Avec sa deuxième saison, Andor confirme une ambition rare dans l’univers Star Wars : proposer un récit adulte, politique et profondément humain. Loin du spectaculaire facile et du fan service, la série poursuit son exploration de la naissance de la Rébellion dans un climat de plus en plus oppressant. Une œuvre exigeante, parfois imparfaite, mais d’une puissance exceptionnelle.
Il faut d’abord reconnaître que cette saison 2 n’est pas exempte de défauts. Le principal reproche concerne son rythme. La série prend son temps — parfois un peu trop. Certaines intrigues semblent étirées, donnant l’impression que l’on cherche à prolonger artificiellement certaines situations. Cette lenteur participe à l’atmosphère pesante et réaliste, mais elle peut aussi frustrer, notamment lorsque la tension dramatique retombe légèrement.
Tous les épisodes ne sont d’ailleurs pas au même niveau. Si certains atteignent une intensité remarquable, d’autres apparaissent davantage comme des chapitres de transition. La densité du récit peut également désorienter : entre les multiples personnages, les enjeux politiques et les noms de lieux ou d’organisations qui ne sont pas toujours rappelés à l’écran, il arrive que l’on se sente un peu perdu.
Mais ces réserves s’effacent rapidement face à la qualité globale de l’œuvre.
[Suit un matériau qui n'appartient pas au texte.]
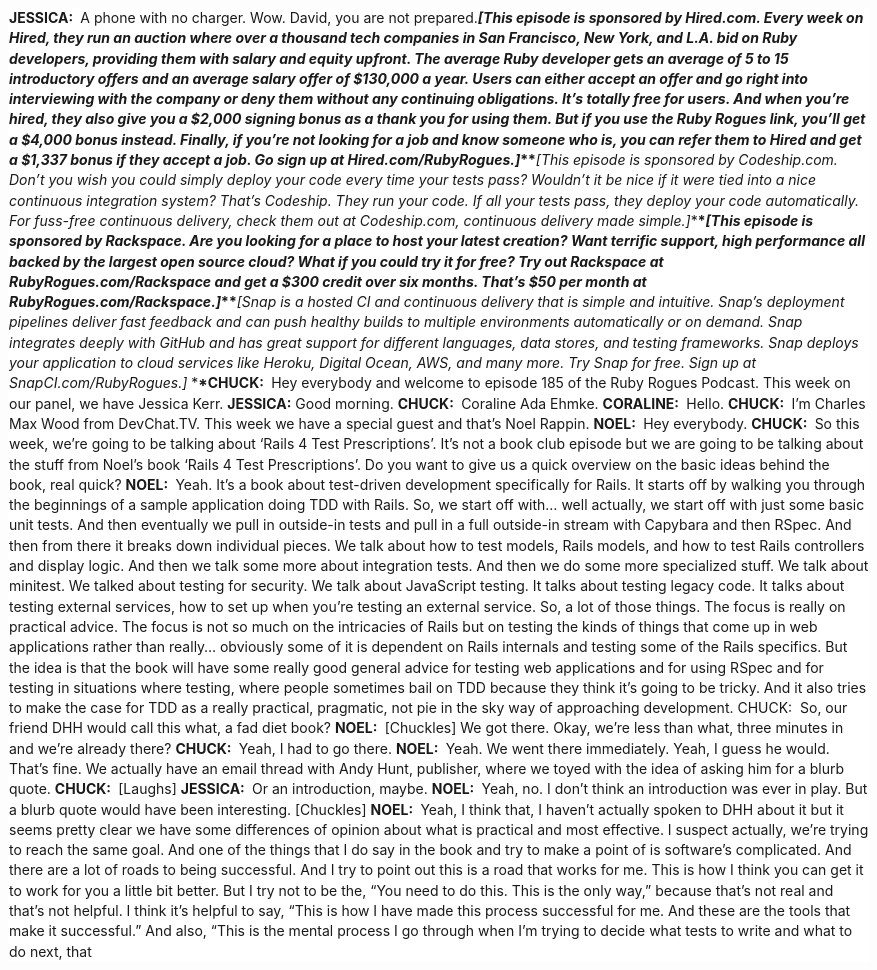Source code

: **JESSICA:&nbsp;** A phone with no charger. Wow. David, you are not prepared.**_[This episode is sponsored by Hired.com. Every week on Hired, they run an auction where over a thousand tech companies in San Francisco, New York, and L.A. bid on Ruby developers, providing them with salary and equity upfront. The average Ruby developer gets an average of 5 to 15 introductory offers and an average salary offer of $130,000 a year. Users can either accept an offer and go right into interviewing with the company or deny them without any continuing obligations. It’s totally free for users. And when you’re hired, they also give you a $2,000 signing bonus as a thank you for using them. But if you use the Ruby Rogues link, you’ll get a $4,000 bonus instead. Finally, if you’re not looking for a job and know someone who is, you can refer them to Hired and get a $1,337 bonus if they accept a job. Go sign up at Hired.com/RubyRogues.]_\*\***_[This episode is sponsored by Codeship.com. Don’t you wish you could simply deploy your code every time your tests pass? Wouldn’t it be nice if it were tied into a nice continuous integration system? That’s Codeship. They run your code. If all your tests pass, they deploy your code automatically. For fuss-free continuous delivery, check them out at Codeship.com, continuous delivery made simple.]_\***\*_[This episode is sponsored by Rackspace. Are you looking for a place to host your latest creation? Want terrific support, high performance all backed by the largest open source cloud? What if you could try it for free? Try out Rackspace at RubyRogues.com/Rackspace and get a $300 credit over six months. That’s $50 per month at RubyRogues.com/Rackspace.]_\*\***_[Snap is a hosted CI and continuous delivery that is simple and intuitive. Snap’s deployment pipelines deliver fast feedback and can push healthy builds to multiple environments automatically or on demand. Snap integrates deeply with GitHub and has great support for different languages, data stores, and testing frameworks. Snap deploys your application to cloud services like Heroku, Digital Ocean, AWS, and many more. Try Snap for free. Sign up at SnapCI.com/RubyRogues.]_ \***\*CHUCK:&nbsp;** Hey everybody and welcome to episode 185 of the Ruby Rogues Podcast. This week on our panel, we have Jessica Kerr. **JESSICA:** Good morning. **CHUCK:&nbsp;** Coraline Ada Ehmke. **CORALINE:&nbsp;** Hello. **CHUCK:&nbsp;** I’m Charles Max Wood from DevChat.TV. This week we have a special guest and that’s Noel Rappin. **NOEL:&nbsp;** Hey everybody. **CHUCK:&nbsp;** So this week, we’re going to be talking about ‘Rails 4 Test Prescriptions’. It’s not a book club episode but we are going to be talking about the stuff from Noel’s book ‘Rails 4 Test Prescriptions’. Do you want to give us a quick overview on the basic ideas behind the book, real quick? **NOEL:&nbsp;** Yeah. It’s a book about test-driven development specifically for Rails. It starts off by walking you through the beginnings of a sample application doing TDD with Rails. So, we start off with… well actually, we start off with just some basic unit tests. And then eventually we pull in outside-in tests and pull in a full outside-in stream with Capybara and then RSpec. And then from there it breaks down individual pieces. We talk about how to test models, Rails models, and how to test Rails controllers and display logic. And then we talk some more about integration tests. And then we do some more specialized stuff. We talk about minitest. We talked about testing for security. We talk about JavaScript testing. It talks about testing legacy code. It talks about testing external services, how to set up when you’re testing an external service. So, a lot of those things. The focus is really on practical advice. The focus is not so much on the intricacies of Rails but on testing the kinds of things that come up in web applications rather than really… obviously some of it is dependent on Rails internals and testing some of the Rails specifics. But the idea is that the book will have some really good general advice for testing web applications and for using RSpec and for testing in situations where testing, where people sometimes bail on TDD because they think it’s going to be tricky. And it also tries to make the case for TDD as a really practical, pragmatic, not pie in the sky way of approaching development. CHUCK:&nbsp; So, our friend DHH would call this what, a fad diet book? **NOEL:&nbsp;** [Chuckles] We got there. Okay, we’re less than what, three minutes in and we’re already there? **CHUCK:&nbsp;** Yeah, I had to go there. **NOEL:&nbsp;** Yeah. We went there immediately. Yeah, I guess he would. That’s fine. We actually have an email thread with Andy Hunt, publisher, where we toyed with the idea of asking him for a blurb quote. **CHUCK:&nbsp;** [Laughs] **JESSICA:&nbsp;** Or an introduction, maybe. **NOEL:&nbsp;** Yeah, no. I don’t think an introduction was ever in play. But a blurb quote would have been interesting. [Chuckles] **NOEL:&nbsp;** Yeah, I think that, I haven’t actually spoken to DHH about it but it seems pretty clear we have some differences of opinion about what is practical and most effective. I suspect actually, we’re trying to reach the same goal. And one of the things that I do say in the book and try to make a point of is software’s complicated. And there are a lot of roads to being successful. And I try to point out this is a road that works for me. This is how I think you can get it to work for you a little bit better. But I try not to be the, “You need to do this. This is the only way,” because that’s not real and that’s not helpful. I think it’s helpful to say, “This is how I have made this process successful for me. And these are the tools that make it successful.” And also, “This is the mental process I go through when I’m trying to decide what tests to write and what to do next, that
Car Andor est, sans exagération, la meilleure série Star Wars à ce jour. Elle ne raconte pas l’histoire de héros élus par le destin, mais celle d’individus ordinaires broyés par un système autoritaire. La série montre avec une finesse rare la montée — et surtout la normalisation — du fascisme impérial. L’Empire n’est pas seulement une force brutale : c’est une machine bureaucratique, froide, méthodique, qui s’installe dans les détails du quotidien et dans la peur.
En parallèle, la Rébellion ne naît pas d’un grand discours héroïque, mais d’une accumulation d’injustices. Ce sont des victimes du système qui, peu à peu, choisissent leur voie. Cette construction progressive rend l’ensemble d’autant plus crédible et poignant.
Les dialogues sont tout simplement succulents : précis, intelligents, souvent chargés d’une tension idéologique palpable. Chaque confrontation verbale a du poids. Le casting est irréprochable, chaque acteur apportant une profondeur remarquable à son personnage. La mise en scène reste sobre mais puissante, et la musique, utilisée avec parcimonie, surgit toujours au moment juste pour sublimer l’émotion.
Plus encore, cette saison donne irrésistiblement envie de revoir Rogue One: A Star Wars Story. Là où le film avait pu laisser certains spectateurs sceptiques à sa sortie, Andor lui offre une nouvelle dimension. Elle enrichit son contexte, densifie ses enjeux et renforce considérablement son impact émotionnel.
Malgré quelques longueurs et une narration parfois exigeante, la saison 2 d’Andor s’impose comme une œuvre majeure de l’univers Star Wars. Mature, politique, profondément humaine, elle prouve que cette saga peut raconter autre chose que des combats de sabres laser et des destins mythologiques.
C’est une série sur la résistance, sur le prix du choix, et sur la naissance d’un espoir fragile dans un monde dominé par la peur. Et pour cela, elle mérite pleinement sa place au sommet des productions Star Wars.